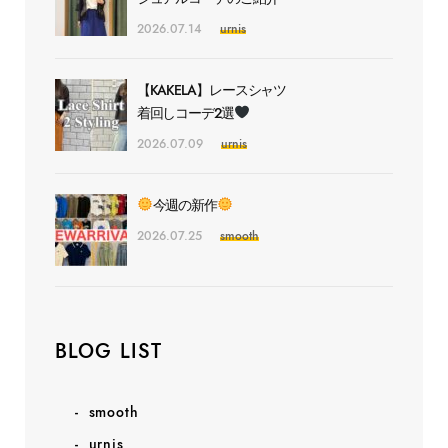
2026.07.14
urnis
【KAKELA】レースシャツ
着回しコーデ2選
2026.07.09
urnis
今週の新作
2026.07.25
smooth
BLOG LIST
smooth
urnis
☆ ☆ ☆ ☆
=== WORK INSTRUCTION ===
Leave out the pictures and copy every record above exactly.

=== EXERCISE ANSWER ===
2026.07.14
urnis
【KAKELA】レースシャツ
着回しコーデ2選
2026.07.09
urnis
今週の新作
2026.07.25
smooth
BLOG LIST
smooth
urnis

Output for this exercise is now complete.